* **What you are asked to do**:
Word for word, reproduce the records, keeping none of the pictures.

* **Entries supplied**:
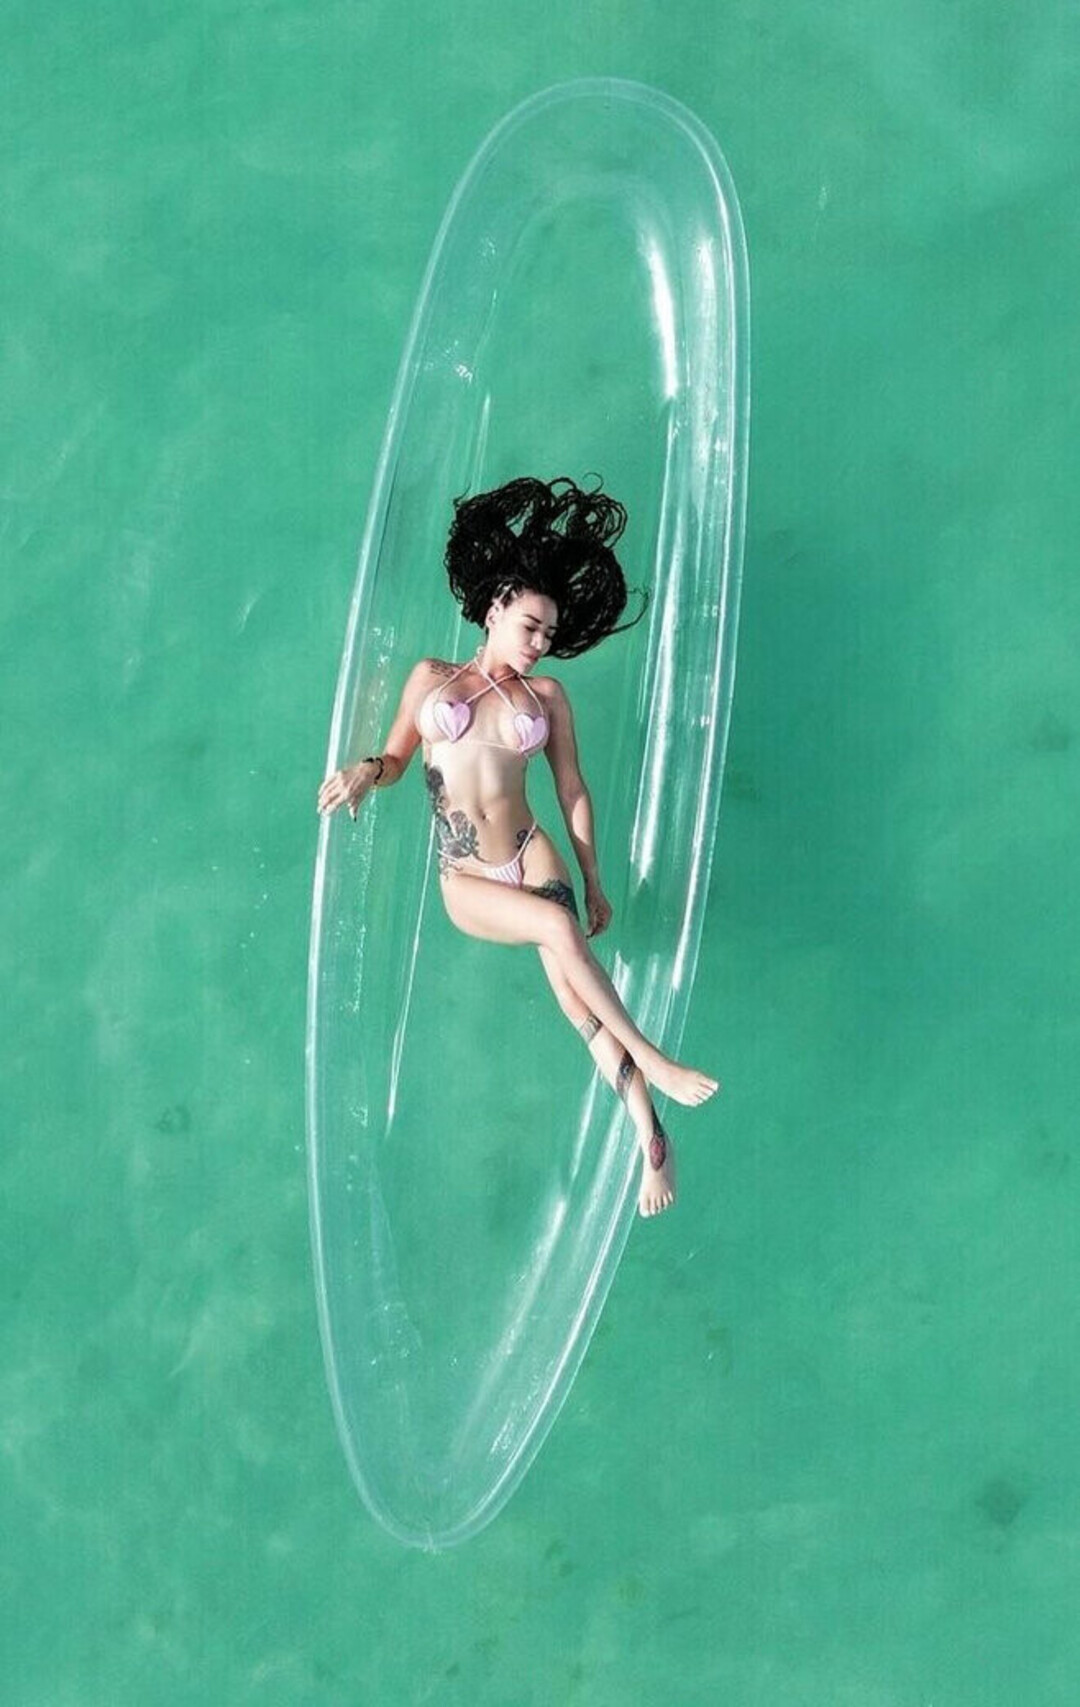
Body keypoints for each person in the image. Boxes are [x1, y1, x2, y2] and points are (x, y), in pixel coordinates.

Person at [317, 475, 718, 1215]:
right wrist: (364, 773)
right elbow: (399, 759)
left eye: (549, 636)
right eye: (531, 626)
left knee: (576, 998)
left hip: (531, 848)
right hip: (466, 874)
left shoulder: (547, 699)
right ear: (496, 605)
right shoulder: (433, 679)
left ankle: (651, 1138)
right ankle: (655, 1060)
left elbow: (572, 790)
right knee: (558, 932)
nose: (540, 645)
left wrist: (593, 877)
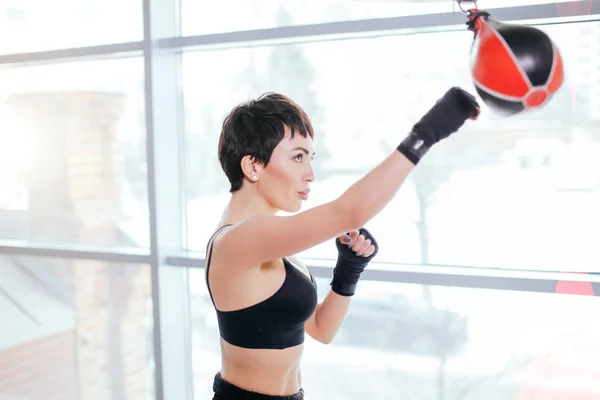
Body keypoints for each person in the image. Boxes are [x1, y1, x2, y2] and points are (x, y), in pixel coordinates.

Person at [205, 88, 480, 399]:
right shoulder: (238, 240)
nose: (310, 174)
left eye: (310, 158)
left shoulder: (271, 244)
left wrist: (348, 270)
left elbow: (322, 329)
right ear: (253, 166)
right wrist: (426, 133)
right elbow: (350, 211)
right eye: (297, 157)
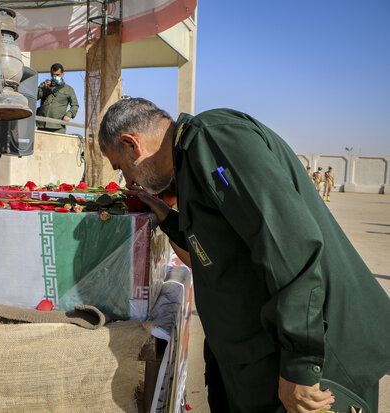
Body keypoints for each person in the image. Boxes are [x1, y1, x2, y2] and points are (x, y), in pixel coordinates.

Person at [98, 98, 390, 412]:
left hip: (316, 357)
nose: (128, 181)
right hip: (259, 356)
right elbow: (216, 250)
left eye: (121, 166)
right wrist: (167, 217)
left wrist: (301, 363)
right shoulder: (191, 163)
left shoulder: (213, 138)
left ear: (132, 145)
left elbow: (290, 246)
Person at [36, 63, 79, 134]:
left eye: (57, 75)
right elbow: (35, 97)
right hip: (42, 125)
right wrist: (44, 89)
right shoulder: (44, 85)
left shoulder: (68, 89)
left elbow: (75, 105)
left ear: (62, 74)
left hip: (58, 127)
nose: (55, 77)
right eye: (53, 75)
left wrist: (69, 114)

* **Solution to the exercise**:
Body keypoints for each person in the image. Boxes are [x1, y1, x2, y2] and points are (x, y), in pixel coordinates.

Person at [317, 475, 718, 1215]:
right wrist: (364, 773)
right elbow: (399, 759)
left eye: (549, 636)
right eye: (531, 626)
left knee: (576, 998)
left hip: (531, 848)
right hip: (466, 874)
left shoulder: (547, 699)
right ear: (496, 605)
right shoulder: (433, 679)
left ankle: (651, 1138)
right ankle: (655, 1060)
left elbow: (572, 790)
right knee: (558, 932)
nose: (540, 645)
left wrist: (593, 877)
Body keypoints for each person in the image. Boxes are [x1, y1, x2, y2] and points are (x, y), in pixel coordinates.

Person at [205, 88, 480, 399]:
right shoulder: (238, 240)
nose: (310, 174)
left eye: (310, 158)
left shoulder: (271, 244)
left wrist: (348, 270)
left elbow: (322, 329)
right ear: (253, 166)
right wrist: (426, 133)
right elbow: (350, 211)
right eye: (297, 157)
Body keypoints for each person in the image. Boxes are [x1, y1, x2, y2] and points are (x, y), in pixel coordinates.

Person at [98, 98, 390, 412]:
left hip: (316, 357)
nose: (128, 181)
right hip: (259, 356)
right elbow: (216, 250)
left eye: (121, 166)
right wrist: (167, 217)
left wrist: (301, 363)
right shoulder: (191, 163)
left shoulder: (213, 138)
left ear: (132, 145)
left elbow: (290, 246)
Person at [36, 63, 79, 134]:
left eye: (57, 75)
right elbow: (35, 97)
right hip: (42, 125)
right wrist: (44, 89)
right shoulder: (44, 85)
left shoulder: (68, 89)
left elbow: (75, 105)
left ear: (62, 74)
left hip: (58, 127)
nose: (55, 77)
right eye: (53, 75)
left wrist: (69, 114)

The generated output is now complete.